┌──
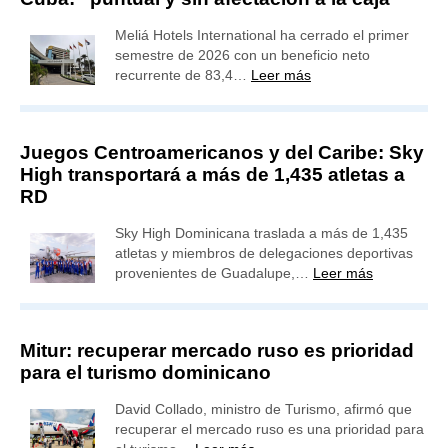
Meliá Hotels International ha cerrado el primer
semestre de 2026 con un beneficio neto
recurrente de 83,4…
Leer más
Juegos Centroamericanos y del Caribe: Sky
High transportará a más de 1,435 atletas a
RD
Sky High Dominicana traslada a más de 1,435
atletas y miembros de delegaciones deportivas
provenientes de Guadalupe,…
Leer más
Mitur: recuperar mercado ruso es prioridad
para el turismo dominicano
David Collado, ministro de Turismo, afirmó que
recuperar el mercado ruso es una prioridad para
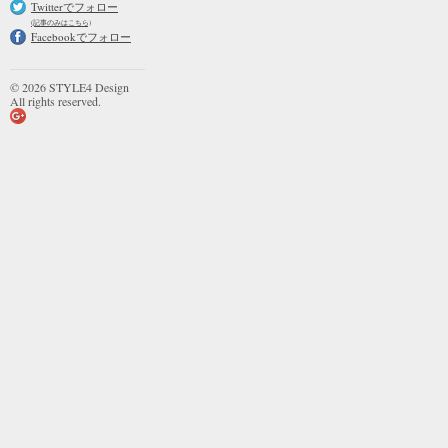
Twitterでフォロー
(記事のみはこちら)
Facebookでフォロー
© 2026 STYLE4 Design
All rights reserved.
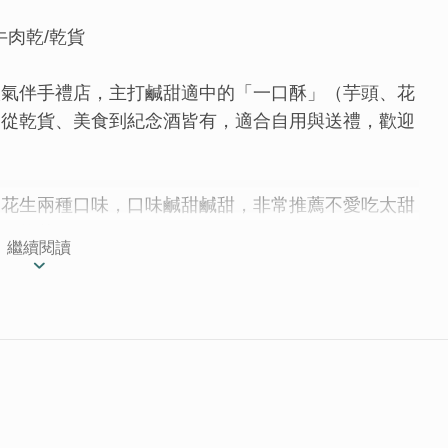
牛肉乾/乾貨
人氣伴手禮店，主打鹹甜適中的「一口酥」（芋頭、花
，從乾貨、美食到紀念酒皆有，適合自用與送禮，歡迎
和花生兩種口味，口味鹹甜鹹甜，非常推薦不愛吃太甜
氣傳統茶點。
繼續閱讀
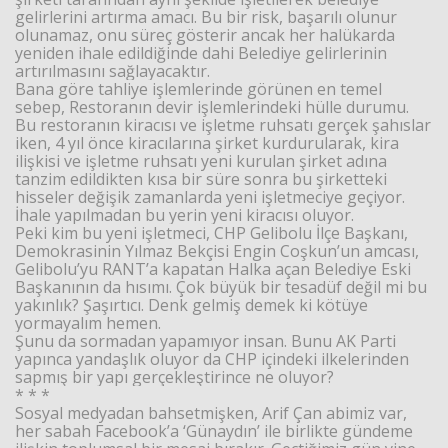
gelirlerini artırma amacı. Bu bir risk, başarılı olunur
olunamaz, onu süreç gösterir ancak her halükarda
yeniden ihale edildiğinde dahi Belediye gelirlerinin
artırılmasını sağlayacaktır.
Bana göre tahliye işlemlerinde görünen en temel
sebep, Restoranın devir işlemlerindeki hülle durumu.
Bu restoranın kiracısı ve işletme ruhsatı gerçek şahıslar
iken, 4 yıl önce kiracılarına şirket kurdurularak, kira
ilişkisi ve işletme ruhsatı yeni kurulan şirket adına
tanzim edildikten kısa bir süre sonra bu şirketteki
hisseler değişik zamanlarda yeni işletmeciye geçiyor.
İhale yapılmadan bu yerin yeni kiracısı oluyor.
Peki kim bu yeni işletmeci, CHP Gelibolu İlçe Başkanı,
Demokrasinin Yılmaz Bekçisi Engin Coşkun’un amcası,
Gelibolu’yu RANT’a kapatan Halka açan Belediye Eski
Başkanının da hısımı. Çok büyük bir tesadüf değil mi bu
yakınlık? Şaşırtıcı. Denk gelmiş demek ki kötüye
yormayalım hemen.
Şunu da sormadan yapamıyor insan. Bunu AK Parti
yapınca yandaşlık oluyor da CHP içindeki ilkelerinden
sapmış bir yapı gerçekleştirince ne oluyor?
* * *
Sosyal medyadan bahsetmişken, Arif Çan abimiz var,
her sabah Facebook’a ‘Günaydın’ ile birlikte gündeme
└──
WHAT TO PRODUCE: Print the data exactly as written, dropping any images it holds.

ANSWER:
Meliá Hotels International ha cerrado el primer
semestre de 2026 con un beneficio neto
recurrente de 83,4…
Leer más
Juegos Centroamericanos y del Caribe: Sky
High transportará a más de 1,435 atletas a
RD
Sky High Dominicana traslada a más de 1,435
atletas y miembros de delegaciones deportivas
provenientes de Guadalupe,…
Leer más
Mitur: recuperar mercado ruso es prioridad
para el turismo dominicano
David Collado, ministro de Turismo, afirmó que
recuperar el mercado ruso es una prioridad para
Twitterでフォロー
(記事のみはこちら)
Facebookでフォロー
© 2026 STYLE4 Design
All rights reserved.
牛肉乾/乾貨
人氣伴手禮店，主打鹹甜適中的「一口酥」（芋頭、花
，從乾貨、美食到紀念酒皆有，適合自用與送禮，歡迎
和花生兩種口味，口味鹹甜鹹甜，非常推薦不愛吃太甜
氣傳統茶點。
繼續閱讀
gelirlerini artırma amacı. Bu bir risk, başarılı olunur
olunamaz, onu süreç gösterir ancak her halükarda
yeniden ihale edildiğinde dahi Belediye gelirlerinin
artırılmasını sağlayacaktır.
Bana göre tahliye işlemlerinde görünen en temel
sebep, Restoranın devir işlemlerindeki hülle durumu.
Bu restoranın kiracısı ve işletme ruhsatı gerçek şahıslar
iken, 4 yıl önce kiracılarına şirket kurdurularak, kira
ilişkisi ve işletme ruhsatı yeni kurulan şirket adına
tanzim edildikten kısa bir süre sonra bu şirketteki
hisseler değişik zamanlarda yeni işletmeciye geçiyor.
İhale yapılmadan bu yerin yeni kiracısı oluyor.
Peki kim bu yeni işletmeci, CHP Gelibolu İlçe Başkanı,
Demokrasinin Yılmaz Bekçisi Engin Coşkun’un amcası,
Gelibolu’yu RANT’a kapatan Halka açan Belediye Eski
Başkanının da hısımı. Çok büyük bir tesadüf değil mi bu
yakınlık? Şaşırtıcı. Denk gelmiş demek ki kötüye
yormayalım hemen.
Şunu da sormadan yapamıyor insan. Bunu AK Parti
yapınca yandaşlık oluyor da CHP içindeki ilkelerinden
sapmış bir yapı gerçekleştirince ne oluyor?
* * *
Sosyal medyadan bahsetmişken, Arif Çan abimiz var,
her sabah Facebook’a ‘Günaydın’ ile birlikte gündeme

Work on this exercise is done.